Application of an in silico approach identifies a genetic locus within ITGB2, and its interactions with HSPG2 and FGF9, to be associated with anterior cruciate ligament rupture risk
Published in European Journal of Sport Science, 2023
Senanile B. Dlamini, Colleen J. Saunders, Mary-Jessica N. Laguette, Andrea Gibbon, Junaid Gamieldien, Malcolm Collins, Alison V. September
Applying the WES variant filtering strategy revealed five genes (HSPG2, COL11A2, SERPINE1, COL1A1, ITGB2) (Figure 1) containing variants with an allele frequency difference of ≥30% between tendinopathy cases and controls (Gibbon et al., 2018) (Table S2).
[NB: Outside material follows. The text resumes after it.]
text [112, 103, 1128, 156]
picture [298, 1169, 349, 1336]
These prioritised genes were further explored using the bioinformatic tools, Enrichr and GeneMANIA. The interacting genes and implicated pathways are summarised in supplementary table 3. Of the five prioritised genes, HSPG2 and ITGB2 were found to be most often implicated in common pathways compared to COL11A2, SERPINE1 and COL1A1. For this reason, HSPG2 and ITGB2 were prioritised. The pathways implicated included cell signalling, the angiogenesis associated and inflammatory pathways. It was interesting to note that the network analyses highlighted that HSPG2 and ITGB2, together with FGF9, played an integral role in ECM regulation (Table S3). The Enrichr tool specifically showed interactions between (i) ITGB2 and FGF9 through functional pathways such as the rap1 signalling pathway, which is an essential regulator of basic cell functions (formation, cell adhesions, cellular migration, and polarisation) (Zhang et al., 2017) and regulation of actin cytoskeleton, which is a network of actin binding proteins responsible for essential cellular processes like cell migration, organelle transport, axonal growth, cytoplasmic streaming, and phagocytosis. (ii) ITGB2, FGF9 and HSPG2 genes are all expressed in the extracellular vesicle, exosome and organelle of cells. The GeneMANIA tool showed that ITGB2 and HSPG2 genes shared functional pathways, e.g. extracellular matrix organisation and integrin cell surface interactions (Table S3). For these collective reasons HSPG2, ITGB2 and FGF9 were prioritised and the variants in each gene were selected as described in the methods (rs2291826, rs2291827, rs2230528 and rs2274296) for candidate gene association analyses.